With the refresh of my app, I was curious to understand provider, and I wanted to replace scoped_model with provider for state management as a talk at Google I/O quickly made provider the hottest (and recommended) approach to state management. As scoped_model and provider were built by the same people (guy), I was able to quickly wire up provider and replace scoped_model within 30 minutes. However, that was when I understood that while scoped_model solved both of the two problems above, provider is really made to solve problem #2 above, i.e. how to manage state data distribution throughout the widget tree (and life cycle). First, I found it really cumbersome that I had to make explicit choices whether I wanted to listen to changes or only access the methods of the state objects. But, when the dime suddenly fell down, and I realised that provider is a much more powerful tool and that it forces you to do the right thing, I started looking at problem #1 again. With scoped_model, I did a very simple thing and made a single bucket of state data, called appstate. With provider, I was forced to look again at this design because I needed to refresh a widget when there was a new GPS location available, but I only needed to get access to the global appstate to run a method in that same widget (and not refresh the widget).

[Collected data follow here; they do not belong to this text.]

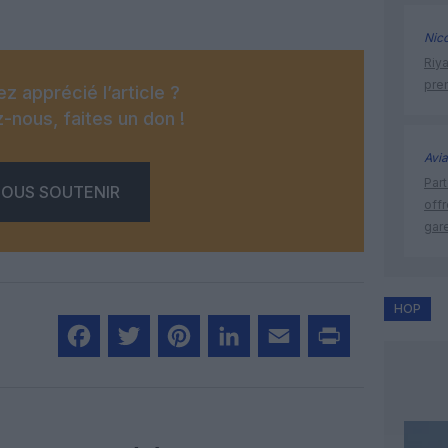
Nic
Riy
prem
z apprécié l’article ?
-nous, faites un don !
Avia
Part
OUS SOUTENIR
off
gar
HOP
Facebook
Twitter
Pinterest
LinkedIn
Email
Print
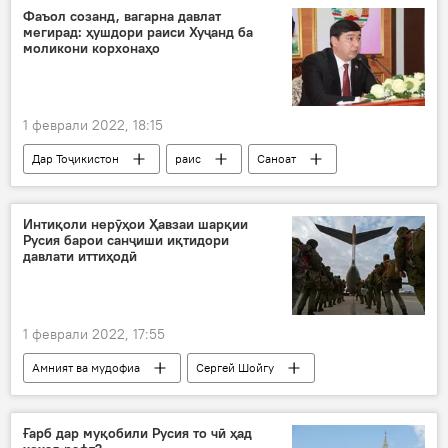
баҳси марзӣ
муноқишаи марзӣ
Фаъол созанд, вагарна давлат
мегирад: ҳушдори раиси Хуҷанд ба
ҳисоб
хисорот
моликони корхонаҳо
1 феврали 2022, 18:15
Дар Тоҷикистон
раис
Саноат
Хуҷанд
коргоҳ
Интиқоли нерӯҳои Ҳавзаи шарқии
Русия барои санҷиши иқтидори
давлати иттиҳодӣ
1 феврали 2022, 17:55
Амният ва мудофиа
Сергей Шойгу
Белорус
нерӯ
размоиш
низомиён
Дар Русия
Ғарб дар муқобили Русия то чӣ ҳад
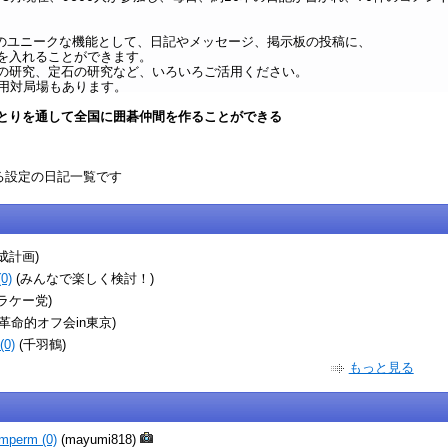
oxi のユニークな機能として、日記やメッセージ、掲示板の投稿に、
を入れることができます。
の研究、定石の研究など、いろいろご活用ください。
専用対局場もあります。
とりを通して全国に囲碁仲間を作ることができる
める設定の日記一覧です
成計画)
0)
(みんなで楽しく検討！)
ラケー党)
(革命的オフ会in東京)
0)
(千羽鶴)
もっと見る
mperm (0)
(mayumi818)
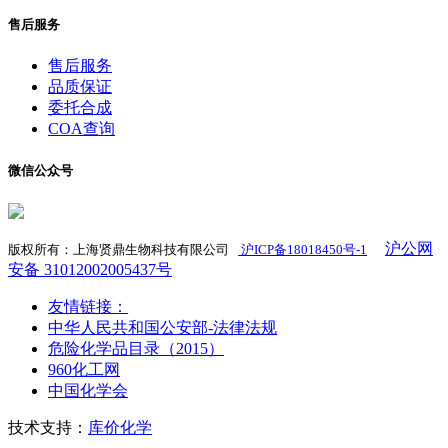
售后服务
售后服务
品质保证
委托合成
COA查询
微信公众号
沪公网
版权所有：上海贤鼎生物科技有限公司
沪ICP备18018450号-1
​
安备 31012002005437号
友情链接：
中华人民共和国公安部-法律法规
危险化学品目录（2015）
960化工网
中国化学会
技术支持：
库价化学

As a result, I split out a new locstate state model, thus more cleanly separate the location data from the global appstate. If you look at the models (lib/models/) in the app, you will see that they are very simple. They are basically basic classes with a ChangeNotifier mixin: class AppStateModel with ChangeNotifier{}
. This gives me the notifyListeners() method, the only thing needed to notify about a state change. In the updated starter app, I have on purpose NOT introduced a state management system to solve problem #1, but used provider to propagate the state properly.
In my research, MobX came up as a state management solution that plays really well with provider and where you can structure your state data (“stores”) in much more advanced ways than what I have done in the starter app.
In line with the original app and my desire to make it ready out of the box, I have committed the Google Maps API keys to the repo (though throttled the quotas), and I have also set up Codemagic to build the latest version of the app. If you want to install on Android, you can use the app-release.apk file. Unfortunately, it is non-trivial to build something you can install on iPhone, but you can easily build it yourself and run it in a simulator.